In an attempt to make Patriots Day as accurate as possible, filmmakers met with many witnesses and first responders. Police Commissioner Ed Davis and Watertwon Sgt. Jeff Pugliese, who worked on the manhunt, as well as Dun Meng, the man who was carjacked by Tamerlan Tsarnaev after the bombings, worked with the filmmakers behind the scenes and met with the actors who portray them. "They really did their homework," the real Davis said during an appearance on CBS This Morning, via Sentinel and Enterprise. Speaking about John Goodman, who plays him in the film, Davis praised the actor's portrayal as dead on. "Right down to the scarf I was wearing and the jacket I had on," he said. "He practiced my accent and sounded just like me."

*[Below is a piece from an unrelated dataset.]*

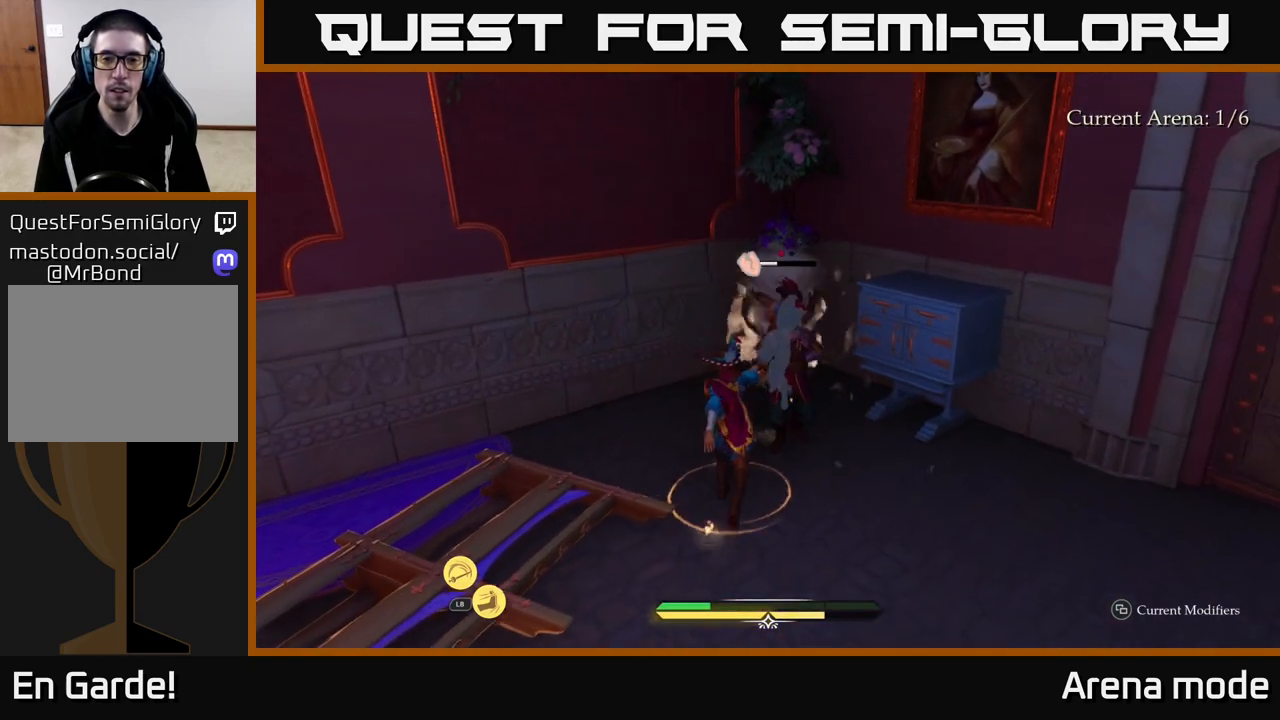
{"buttons": [], "left_stick": "center", "right_stick": "center", "events": [[83, "X", "down"], [167, "X", "up"], [250, "X", "down"], [350, "X", "up"]]}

Writer Mark Shanahan of The Boston Globe, however, questioned the necessity of creating Wahlberg's fictional cop character and the accuracy of the final shootout between the Tsarnaev brothers and the police. Others have taken issue with the treatment of Tamerlan Tsarnaev's widow, Katherine Russell. But of course, any film based on true events will never be 100 percent accurate, nor will it ever please anybody directly involved with those events. Patriots Day can feel true for some and not for others, and that's perfectly fine.

Editor's Note: An earlier version of this article incorrectly stated that a third script, Stronger, inspired Patriots Day.